## Task input:
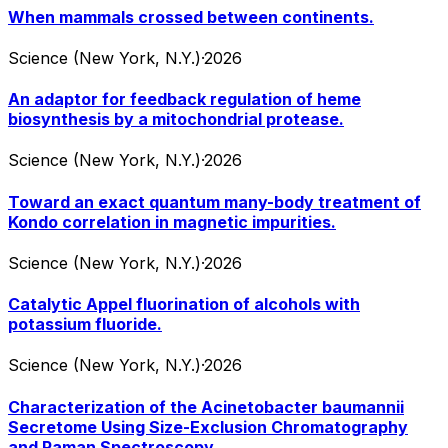
When mammals crossed between continents.
Science (New York, N.Y.)
·
2026
An adaptor for feedback regulation of heme
biosynthesis by a mitochondrial protease.
Science (New York, N.Y.)
·
2026
Toward an exact quantum many-body treatment of
Kondo correlation in magnetic impurities.
Science (New York, N.Y.)
·
2026
Catalytic Appel fluorination of alcohols with
potassium fluoride.
Science (New York, N.Y.)
·
2026
Characterization of the Acinetobacter baumannii
Secretome Using Size-Exclusion Chromatography
and Raman Spectroscopy.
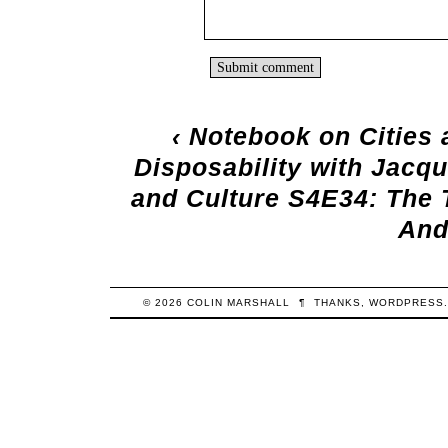
‹
Notebook on Cities 
Disposability with Jacq
and Culture S4E34: The T
And
© 2026
COLIN
MARSHALL
¶
THANKS,
WORDPRESS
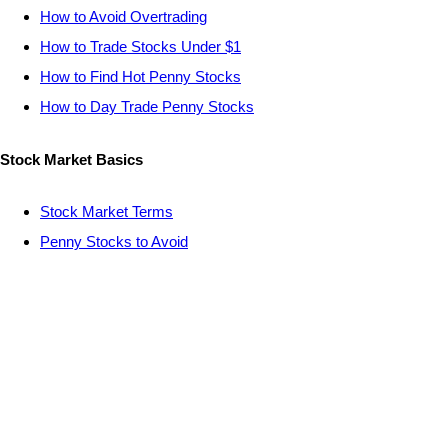
How to Avoid Overtrading
How to Trade Stocks Under $1
How to Find Hot Penny Stocks
How to Day Trade Penny Stocks
Stock Market Basics
Stock Market Terms
Penny Stocks to Avoid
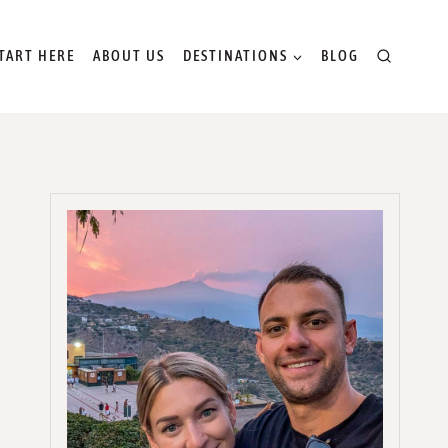
TART HERE
ABOUT US
DESTINATIONS
BLOG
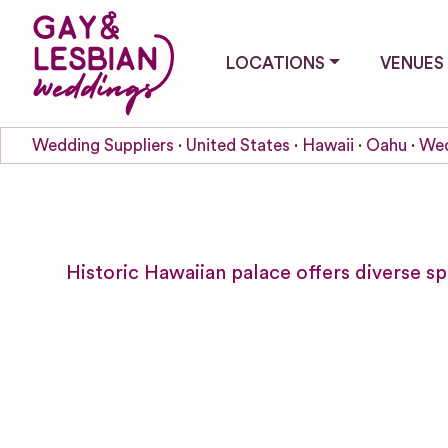
LOCATIONS
VENUES
Wedding Suppliers
United States
Hawaii
Oahu
Wed
Historic Hawaiian palace offers diverse s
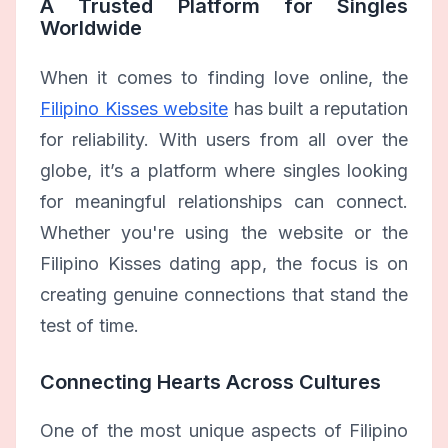
A Trusted Platform for Singles
Worldwide
When it comes to finding love online, the
Filipino Kisses website
has built a reputation
for reliability. With users from all over the
globe, it’s a platform where singles looking
for meaningful relationships can connect.
Whether you're using the website or the
Filipino Kisses dating app, the focus is on
creating genuine connections that stand the
test of time.
Connecting Hearts Across Cultures
One of the most unique aspects of Filipino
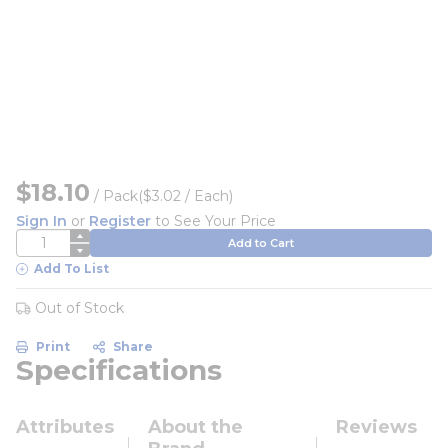
$18.10
/
Pack
($3.02 / Each)
Sign In
or
Register
to See Your Price
QTY
Add to Cart
Add To List
Out of Stock
Print
Share
Specifications
Attributes
About the
Reviews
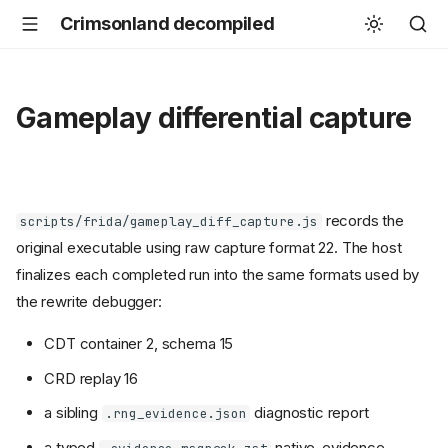
Crimsonland decompiled
Gameplay differential capture
records the
scripts/frida/gameplay_diff_capture.js
original executable using raw capture format 22. The host
finalizes each completed run into the same formats used by
the rewrite debugger:
CDT container 2, schema 15
CRD replay 16
a sibling
diagnostic report
.rng_evidence.json
a typed
native-evidence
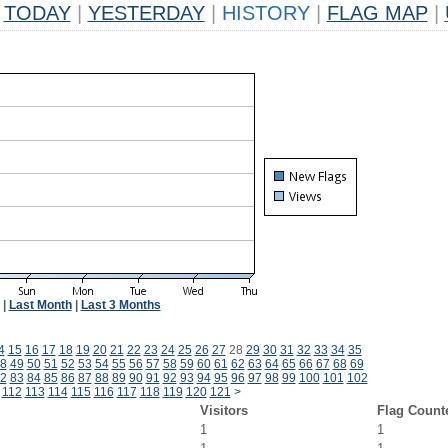
TODAY
|
YESTERDAY
|
HISTORY
|
FLAG MAP
|
|
Last Month
|
Last 3 Months
4
15
16
17
18
19
20
21
22
23
24
25
26
27
28
29
30
31
32
33
34
35
8
49
50
51
52
53
54
55
56
57
58
59
60
61
62
63
64
65
66
67
68
69
2
83
84
85
86
87
88
89
90
91
92
93
94
95
96
97
98
99
100
101
102
112
113
114
115
116
117
118
119
120
121
>
Visitors
Flag Count
1
1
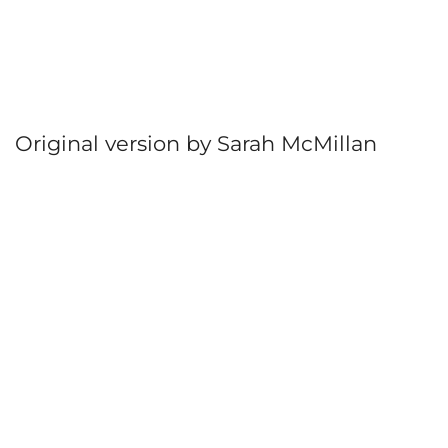
Original version by Sarah McMillan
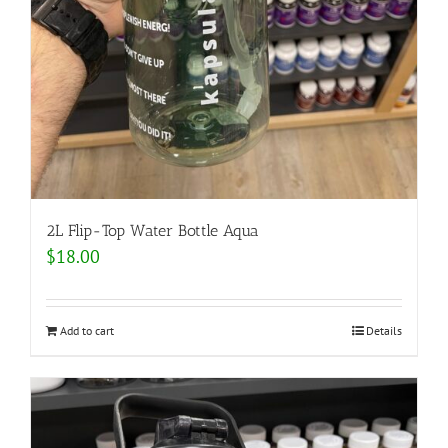
2L Flip-Top Water Bottle Aqua
$
18.00
Add to cart
Details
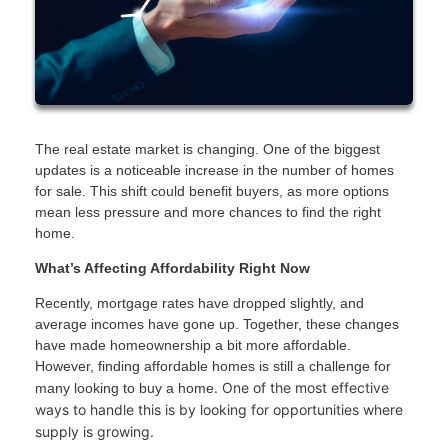
The real estate market is changing. One of the biggest
updates is a noticeable increase in the number of homes
for sale. This shift could benefit buyers, as more options
mean less pressure and more chances to find the right
home.
What’s Affecting Affordability Right Now
Recently, mortgage rates have dropped slightly, and
average incomes have gone up. Together, these changes
have made homeownership a bit more affordable.
However, finding affordable homes is still a challenge for
. One of the most effective
many looking to buy a home
ways to handle this is by looking for opportunities where
supply is growing.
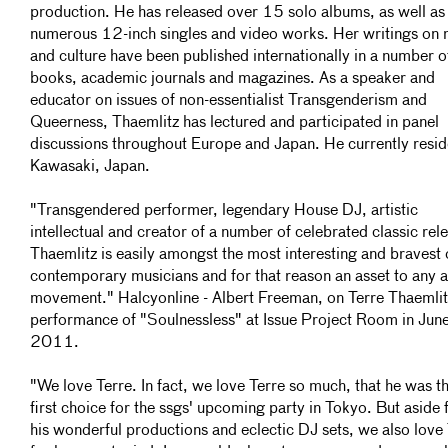
production. He has released over 15 solo albums, as well as
numerous 12-inch singles and video works. Her writings on 
and culture have been published internationally in a number o
books, academic journals and magazines. As a speaker and
educator on issues of non-essentialist Transgenderism and
Queerness, Thaemlitz has lectured and participated in panel
discussions throughout Europe and Japan. He currently resid
Kawasaki, Japan.
"Transgendered performer, legendary House DJ, artistic
intellectual and creator of a number of celebrated classic rel
Thaemlitz is easily amongst the most interesting and bravest 
contemporary musicians and for that reason an asset to any ar
movement." Halcyonline - Albert Freeman, on Terre Thaemlit
performance of "Soulnessless" at Issue Project Room in Jun
2011.
"We love Terre. In fact, we love Terre so much, that he was t
first choice for the ssgs' upcoming party in Tokyo. But aside
his wonderful productions and eclectic DJ sets, we also love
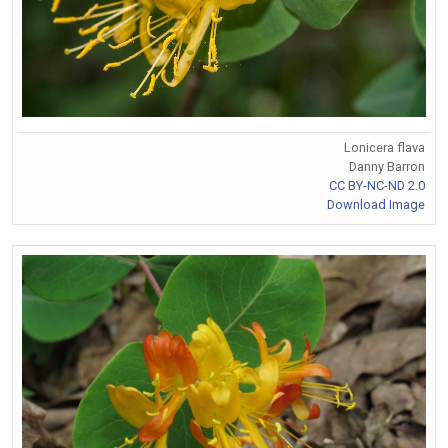
Lonicera flava
Danny Barron
CC BY-NC-ND 2.0
Download Image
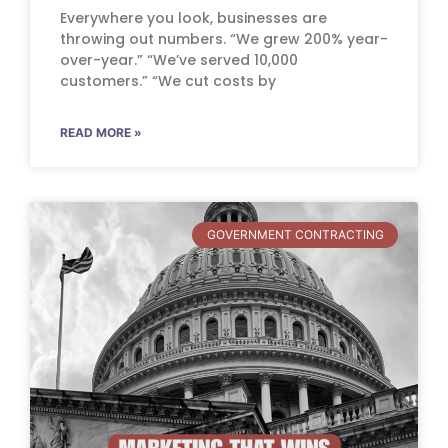
Everywhere you look, businesses are
throwing out numbers. “We grew 200% year-
over-year.” “We’ve served 10,000
customers.” “We cut costs by
READ MORE »
GOVERNMENT CONTRACTING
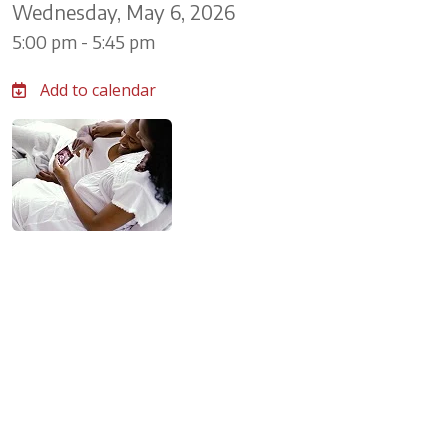
Wednesday, May 6, 2026
5:00 pm - 5:45 pm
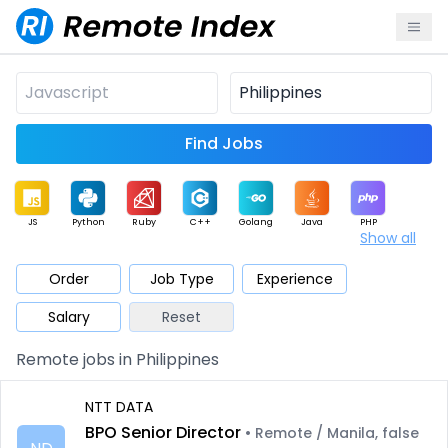
Find Jobs
JS
Python
Ruby
C++
Golang
Java
PHP
Show all
.NET
Data
Mobile
BI
Cloud
DevOps
PM
Order
Job Type
Experience
Salary
Reset
Database
QA
AI
Security
Game
Web3
UI / UX
Remote jobs in Philippines
Architect
Product
Marketing
Support
Sales
NTT DATA
BPO Senior Director
• Remote / Manila, false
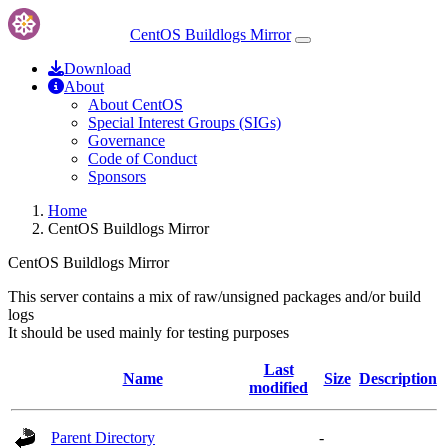
CentOS Buildlogs Mirror
Download
About
About CentOS
Special Interest Groups (SIGs)
Governance
Code of Conduct
Sponsors
Home
CentOS Buildlogs Mirror
CentOS Buildlogs Mirror
This server contains a mix of raw/unsigned packages and/or build
logs
It should be used mainly for testing purposes
Last
Name
Size
Description
modified
Parent Directory
-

## Your objective:
Retype each line above precisely, please. Skip anything that is a picture.

## Output:
When mammals crossed between continents.
Science (New York, N.Y.)
·
2026
An adaptor for feedback regulation of heme
biosynthesis by a mitochondrial protease.
Science (New York, N.Y.)
·
2026
Toward an exact quantum many-body treatment of
Kondo correlation in magnetic impurities.
Science (New York, N.Y.)
·
2026
Catalytic Appel fluorination of alcohols with
potassium fluoride.
Science (New York, N.Y.)
·
2026
Characterization of the Acinetobacter baumannii
Secretome Using Size-Exclusion Chromatography
and Raman Spectroscopy.
‹
Notebook on Cities 
Disposability with Jacq
and Culture S4E34: The T
And
© 2026
COLIN
MARSHALL
¶
THANKS,
WORDPRESS
How to Avoid Overtrading
How to Trade Stocks Under $1
How to Find Hot Penny Stocks
How to Day Trade Penny Stocks
Stock Market Basics
Stock Market Terms
Penny Stocks to Avoid
TART HERE
ABOUT US
DESTINATIONS
BLOG
LOCATIONS
VENUES
Wedding Suppliers
United States
Hawaii
Oahu
Wed
Historic Hawaiian palace offers diverse s
A Trusted Platform for Singles
Worldwide
When it comes to finding love online, the
Filipino Kisses website
has built a reputation
for reliability. With users from all over the
globe, it’s a platform where singles looking
for meaningful relationships can connect.
Whether you're using the website or the
Filipino Kisses dating app, the focus is on
creating genuine connections that stand the
test of time.
Connecting Hearts Across Cultures
One of the most unique aspects of Filipino
$18.10
/
Pack
($3.02 / Each)
Sign In
or
Register
to See Your Price
QTY
Add to Cart
Add To List
Out of Stock
Print
Share
Specifications
Attributes
About the
Reviews
Crimsonland decompiled
Gameplay differential capture
records the
scripts/frida/gameplay_diff_capture.js
original executable using raw capture format 22. The host
finalizes each completed run into the same formats used by
the rewrite debugger:
CDT container 2, schema 15
CRD replay 16
a sibling
diagnostic report
.rng_evidence.json
a typed
native-evidence
TODAY
|
YESTERDAY
|
HISTORY
|
FLAG MAP
|
|
Last Month
|
Last 3 Months
4
15
16
17
18
19
20
21
22
23
24
25
26
27
28
29
30
31
32
33
34
35
8
49
50
51
52
53
54
55
56
57
58
59
60
61
62
63
64
65
66
67
68
69
2
83
84
85
86
87
88
89
90
91
92
93
94
95
96
97
98
99
100
101
102
112
113
114
115
116
117
118
119
120
121
>
Visitors
Flag Count
1
1
Original version by Sarah McMillan
2L Flip-Top Water Bottle Aqua
$
18.00
Add to cart
Details
The real estate market is changing. One of the biggest
updates is a noticeable increase in the number of homes
for sale. This shift could benefit buyers, as more options
mean less pressure and more chances to find the right
home.
What’s Affecting Affordability Right Now
Recently, mortgage rates have dropped slightly, and
average incomes have gone up. Together, these changes
have made homeownership a bit more affordable.
However, finding affordable homes is still a challenge for
. One of the most effective
many looking to buy a home
ways to handle this is by looking for opportunities where
supply is growing.
production. He has released over 15 solo albums, as well as
numerous 12-inch singles and video works. Her writings on 
and culture have been published internationally in a number o
books, academic journals and magazines. As a speaker and
educator on issues of non-essentialist Transgenderism and
Queerness, Thaemlitz has lectured and participated in panel
discussions throughout Europe and Japan. He currently resid
Kawasaki, Japan.
"Transgendered performer, legendary House DJ, artistic
intellectual and creator of a number of celebrated classic rel
Thaemlitz is easily amongst the most interesting and bravest 
contemporary musicians and for that reason an asset to any ar
movement." Halcyonline - Albert Freeman, on Terre Thaemlit
performance of "Soulnessless" at Issue Project Room in Jun
2011.
"We love Terre. In fact, we love Terre so much, that he was t
first choice for the ssgs' upcoming party in Tokyo. But aside
his wonderful productions and eclectic DJ sets, we also love
Lonicera flava
Danny Barron
CC BY-NC-ND 2.0
Download Image
Everywhere you look, businesses are
throwing out numbers. “We grew 200% year-
over-year.” “We’ve served 10,000
customers.” “We cut costs by
READ MORE »
GOVERNMENT CONTRACTING
Wednesday, May 6, 2026
5:00 pm - 5:45 pm
Find Jobs
JS
Python
Ruby
C++
Golang
Java
PHP
Show all
.NET
Data
Mobile
BI
Cloud
DevOps
PM
Order
Job Type
Experience
Salary
Reset
Database
QA
AI
Security
Game
Web3
UI / UX
Remote jobs in Philippines
Architect
Product
Marketing
Support
Sales
NTT DATA
BPO Senior Director
• Remote / Manila, false
CentOS Buildlogs Mirror
Download
About
About CentOS
Special Interest Groups (SIGs)
Governance
Code of Conduct
Sponsors
Home
CentOS Buildlogs Mirror
CentOS Buildlogs Mirror
This server contains a mix of raw/unsigned packages and/or build
logs
It should be used mainly for testing purposes
Last
Name
Size
Description
modified
Parent Directory
-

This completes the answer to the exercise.